L'historique de la joute nautique

• Les plus anciennes représentations de joutes nautiques parvenues jusqu'a nous se trouvent sur des bas reliefs datant de l'ancien empire égyptien (III à VI dynasties, -2780 à -2380), il semblerait pourtant s'agir d'avantage de rixe plutôt que de loisirs, vu que l'affrontement se déroulait sans aucune protection, avec des gaffes munies de ferrures à deux pointes à leurs extrémités.

• Après le témoignage égyptien, s'ensuivi un premier « trou noir », ne retrouvant plus de traces de joutes nautiques jusqu'à la Grèce antique. Civilisation qui aurai ensuite introduit cette pratique en Sicile ou les latins, grands amateurs de spectacles en tous genres, l'adoptèrent d'emblée. En effet, on retrouve un nombre incalculable de traces de joutes sous l'empire romain, notamment lors des naumachies. Il s'agissait de spectacles nautiques se déroulant dans des arènes conçues pour être mises en eau. Selon toute vraisemblance, les Romains ont diffusé les joutes dans tout leur empire, dont une description de fête à Strasbourg en 303, en l'honneur de l'empereur Dioclétien. Certains historiens plaident toutefois en faveur d'une introduction des joutes dès la fondation de Massalia...

• L'époque romaine laisse la place a un second « trou noir » de sept siècles, car il faut attendre le XIIe siècle pour réentendre parler de joutes nautiques. Il est possible qu'elle ait survécut durant cette période au sein de communauté proche de l'eau, mais il n'en fut fait mention nulle part. Le plus ancien document de l'époque post-latine fait état d'un tournoi de joute à Lyon le 2 juin 1177, pour la commémoration du millénaire des martyrs chrétiens de Lyon et de Vienne.
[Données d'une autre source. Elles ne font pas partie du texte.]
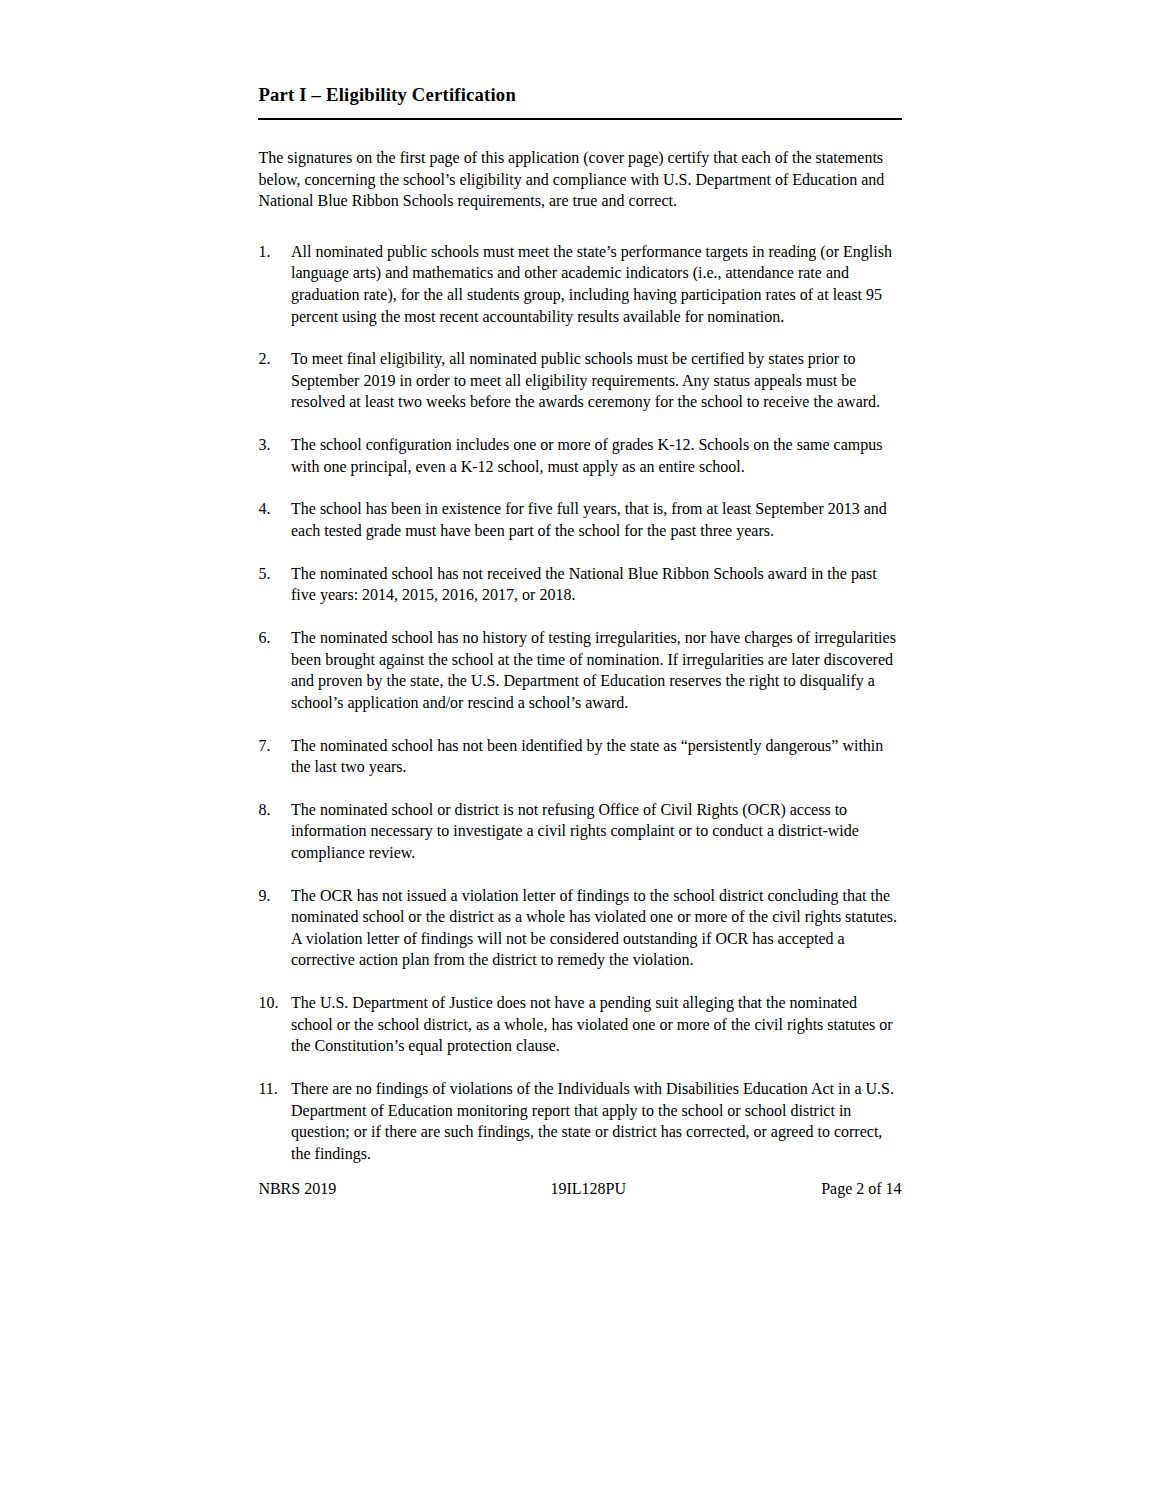Part I – Eligibility Certification
The signatures on the first page of this application (cover page) certify that each of the statements below, concerning the school’s eligibility and compliance with U.S. Department of Education and National Blue Ribbon Schools requirements, are true and correct.
1. All nominated public schools must meet the state’s performance targets in reading (or English language arts) and mathematics and other academic indicators (i.e., attendance rate and graduation rate), for the all students group, including having participation rates of at least 95 percent using the most recent accountability results available for nomination.
2. To meet final eligibility, all nominated public schools must be certified by states prior to September 2019 in order to meet all eligibility requirements. Any status appeals must be resolved at least two weeks before the awards ceremony for the school to receive the award.
3. The school configuration includes one or more of grades K-12. Schools on the same campus with one principal, even a K-12 school, must apply as an entire school.
4. The school has been in existence for five full years, that is, from at least September 2013 and each tested grade must have been part of the school for the past three years.
5. The nominated school has not received the National Blue Ribbon Schools award in the past five years: 2014, 2015, 2016, 2017, or 2018.
6. The nominated school has no history of testing irregularities, nor have charges of irregularities been brought against the school at the time of nomination. If irregularities are later discovered and proven by the state, the U.S. Department of Education reserves the right to disqualify a school’s application and/or rescind a school’s award.
7. The nominated school has not been identified by the state as “persistently dangerous” within the last two years.
8. The nominated school or district is not refusing Office of Civil Rights (OCR) access to information necessary to investigate a civil rights complaint or to conduct a district-wide compliance review.
9. The OCR has not issued a violation letter of findings to the school district concluding that the nominated school or the district as a whole has violated one or more of the civil rights statutes. A violation letter of findings will not be considered outstanding if OCR has accepted a corrective action plan from the district to remedy the violation.
10. The U.S. Department of Justice does not have a pending suit alleging that the nominated school or the school district, as a whole, has violated one or more of the civil rights statutes or the Constitution’s equal protection clause.
11. There are no findings of violations of the Individuals with Disabilities Education Act in a U.S. Department of Education monitoring report that apply to the school or school district in question; or if there are such findings, the state or district has corrected, or agreed to correct, the findings.
NBRS 2019
19IL128PU
Page 2 of 14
• Un document nous rapporte aussi qu'« en 1270 à Aigues-Mortes les croisés, soldats et marins, attendant l'embarquement pour la terre sainte avec le roi Louis IX (Saint Louis), s'affrontaient en combats singuliers montés sur des embarcations légères ».
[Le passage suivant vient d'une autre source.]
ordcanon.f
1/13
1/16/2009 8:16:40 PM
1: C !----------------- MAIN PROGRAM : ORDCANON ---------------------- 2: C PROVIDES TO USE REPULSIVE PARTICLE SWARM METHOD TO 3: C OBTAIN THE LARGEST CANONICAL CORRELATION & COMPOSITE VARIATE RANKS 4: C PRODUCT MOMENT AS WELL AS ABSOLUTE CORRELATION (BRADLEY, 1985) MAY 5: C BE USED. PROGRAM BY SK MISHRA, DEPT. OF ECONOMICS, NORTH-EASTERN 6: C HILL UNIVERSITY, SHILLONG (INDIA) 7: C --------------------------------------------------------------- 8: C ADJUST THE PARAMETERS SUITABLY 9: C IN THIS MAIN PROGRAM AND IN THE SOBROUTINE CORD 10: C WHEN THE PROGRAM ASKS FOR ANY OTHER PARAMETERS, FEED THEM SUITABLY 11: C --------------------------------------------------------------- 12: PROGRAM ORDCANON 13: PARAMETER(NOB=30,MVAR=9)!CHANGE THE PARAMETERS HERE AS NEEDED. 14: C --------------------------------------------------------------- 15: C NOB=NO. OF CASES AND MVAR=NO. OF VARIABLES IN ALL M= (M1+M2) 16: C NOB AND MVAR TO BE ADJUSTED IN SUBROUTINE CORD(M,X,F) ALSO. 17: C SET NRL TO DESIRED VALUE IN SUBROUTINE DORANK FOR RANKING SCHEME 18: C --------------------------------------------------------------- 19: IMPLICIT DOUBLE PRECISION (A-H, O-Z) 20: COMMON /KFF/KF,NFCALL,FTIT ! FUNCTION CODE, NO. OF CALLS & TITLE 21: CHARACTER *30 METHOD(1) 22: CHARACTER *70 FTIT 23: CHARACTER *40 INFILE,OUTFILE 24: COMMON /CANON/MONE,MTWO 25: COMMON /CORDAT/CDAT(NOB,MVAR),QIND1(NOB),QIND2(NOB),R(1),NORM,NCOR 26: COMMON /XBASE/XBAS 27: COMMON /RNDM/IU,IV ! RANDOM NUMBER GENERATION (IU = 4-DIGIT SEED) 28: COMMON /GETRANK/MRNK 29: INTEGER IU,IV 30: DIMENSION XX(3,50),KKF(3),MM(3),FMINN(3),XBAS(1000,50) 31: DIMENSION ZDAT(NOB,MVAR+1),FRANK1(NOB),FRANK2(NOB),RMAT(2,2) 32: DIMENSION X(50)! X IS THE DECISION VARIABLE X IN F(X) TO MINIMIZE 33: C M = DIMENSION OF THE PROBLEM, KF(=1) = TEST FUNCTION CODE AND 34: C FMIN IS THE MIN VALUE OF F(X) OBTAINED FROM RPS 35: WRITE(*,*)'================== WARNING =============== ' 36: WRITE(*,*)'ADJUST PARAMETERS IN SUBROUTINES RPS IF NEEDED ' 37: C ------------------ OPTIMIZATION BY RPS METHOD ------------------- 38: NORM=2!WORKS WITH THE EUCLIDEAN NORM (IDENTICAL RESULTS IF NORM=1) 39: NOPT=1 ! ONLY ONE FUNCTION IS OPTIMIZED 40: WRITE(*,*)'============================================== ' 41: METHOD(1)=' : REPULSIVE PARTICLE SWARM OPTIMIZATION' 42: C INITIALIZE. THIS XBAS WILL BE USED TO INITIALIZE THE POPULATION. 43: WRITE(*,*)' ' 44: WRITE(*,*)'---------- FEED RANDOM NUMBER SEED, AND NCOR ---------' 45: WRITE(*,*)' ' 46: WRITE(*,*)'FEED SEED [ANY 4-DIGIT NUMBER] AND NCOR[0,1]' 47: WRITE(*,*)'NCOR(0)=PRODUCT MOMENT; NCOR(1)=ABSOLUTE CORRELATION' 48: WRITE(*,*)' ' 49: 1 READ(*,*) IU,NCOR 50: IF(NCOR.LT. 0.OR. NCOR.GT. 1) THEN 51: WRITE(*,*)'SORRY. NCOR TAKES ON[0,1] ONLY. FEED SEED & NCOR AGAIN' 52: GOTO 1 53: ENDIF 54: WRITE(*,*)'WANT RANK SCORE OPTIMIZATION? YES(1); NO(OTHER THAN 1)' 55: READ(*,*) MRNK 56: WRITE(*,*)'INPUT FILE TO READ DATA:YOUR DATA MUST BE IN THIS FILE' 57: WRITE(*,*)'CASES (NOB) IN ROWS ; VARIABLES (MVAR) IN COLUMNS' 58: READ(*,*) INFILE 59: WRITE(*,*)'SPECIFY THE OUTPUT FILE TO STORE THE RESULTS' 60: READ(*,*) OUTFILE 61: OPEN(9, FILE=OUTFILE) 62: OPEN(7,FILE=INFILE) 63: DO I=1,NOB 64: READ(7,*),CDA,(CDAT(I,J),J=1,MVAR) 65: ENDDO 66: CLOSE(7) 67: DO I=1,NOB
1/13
• Les documents écrits ou illustrés se multiplient à partir du XVe siècle, faisant état de joute en Sologne, à Toulon, et plus généralement sur tout le littoral méditerranéen.
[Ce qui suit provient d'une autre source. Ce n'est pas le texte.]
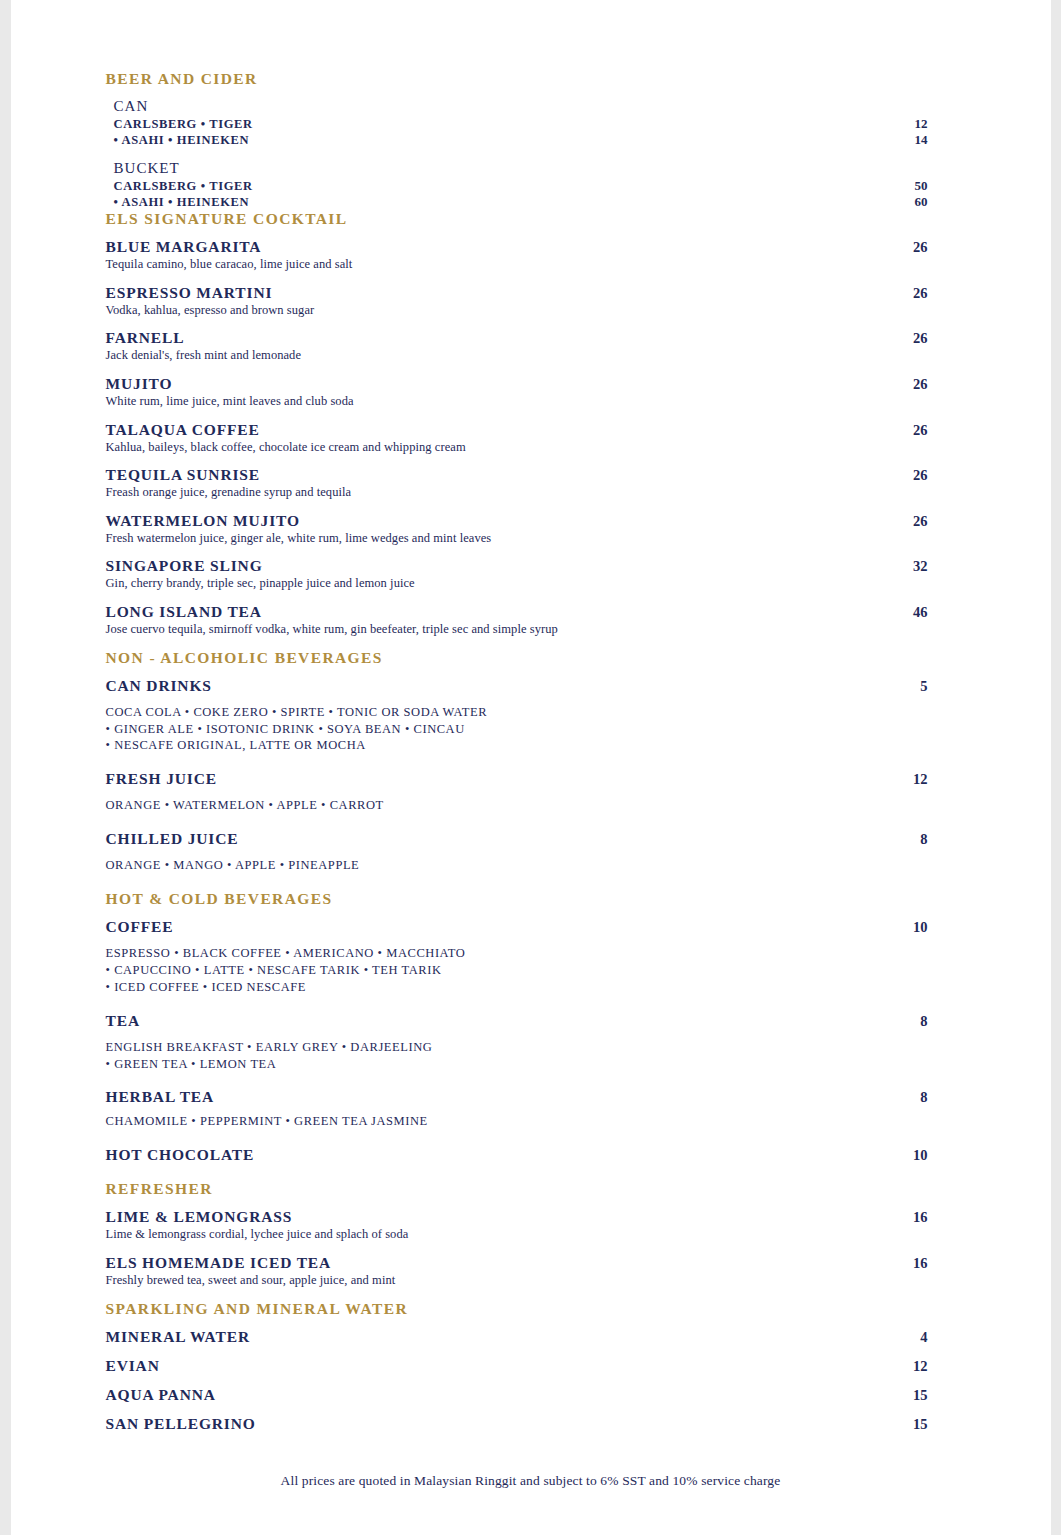Beer and Cider
Can
Carlsberg • Tiger 12
• Asahi • Heineken 14
Bucket
Carlsberg • Tiger 50
• Asahi • Heineken 60
Els Signature Cocktail
Blue Margarita 26
Tequila camino, blue caracao, lime juice and salt
Espresso Martini 26
Vodka, kahlua, espresso and brown sugar
Farnell 26
Jack denial's, fresh mint and lemonade
Mujito 26
White rum, lime juice, mint leaves and club soda
Talaqua Coffee 26
Kahlua, baileys, black coffee, chocolate ice cream and whipping cream
Tequila Sunrise 26
Freash orange juice, grenadine syrup and tequila
Watermelon Mujito 26
Fresh watermelon juice, ginger ale, white rum, lime wedges and mint leaves
Singapore Sling 32
Gin, cherry brandy, triple sec, pinapple juice and lemon juice
Long Island Tea 46
Jose cuervo tequila, smirnoff vodka, white rum, gin beefeater, triple sec and simple syrup
Non - Alcoholic Beverages
Can Drinks 5
Coca Cola • Coke Zero • Spirte • Tonic or Soda Water
• Ginger Ale • Isotonic Drink • Soya Bean • Cincau
• Nescafe Original, Latte or Mocha
Fresh Juice 12
Orange • Watermelon • Apple • Carrot
Chilled Juice 8
Orange • Mango • Apple • Pineapple
Hot & Cold Beverages
Coffee 10
Espresso • Black Coffee • Americano • Macchiato
• Capuccino • Latte • Nescafe Tarik • Teh Tarik
• Iced Coffee • Iced Nescafe
Tea 8
English Breakfast • Early Grey • Darjeeling
• Green Tea • Lemon Tea
Herbal Tea 8
Chamomile • Peppermint • Green Tea Jasmine
Hot Chocolate 10
Refresher
Lime & Lemongrass 16
Lime & lemongrass cordial, lychee juice and splach of soda
Els Homemade Iced Tea 16
Freshly brewed tea, sweet and sour, apple juice, and mint
Sparkling and Mineral Water
Mineral Water 4
Evian 12
Aqua Panna 15
San Pellegrino 15
All prices are quoted in Malaysian Ringgit and subject to 6% SST and 10% service charge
• En ce qui concerne la région Rhône-Alpes, on lit que le 13 avril 1507, « les pêcheurs de St Vincent (Lyon) tirèrent l'oye et joustèrent, sur la Saône à St-Jean pour distraire la reine Anne de Bretagne et ses gens ». En 1536, un spectacle de joute est donné par les mariniers à Saint-Just Saint-Rambert (Loire), en l'honneur de François Ier. On joute aussi sur la Saône en 1548 pour Henri II et Catherine de Médicis.

• Le XIXe siècle est un tournant dans l'histoire des joutes nautiques. Des sociétés se créent. À l'origine, le but des sociétés n'était pas prioritairement la pratique des joutes nautiques. Il s'agissait de mariniers qui se groupait pour porter secours aux riverains lors des fréquentes crues du Rhône. Ils pratiquaient les joutes lors des fêtes locales, perpétuant ainsi les gestes transmis de générations en générations dans cette fière corporation d'hommes du fleuve.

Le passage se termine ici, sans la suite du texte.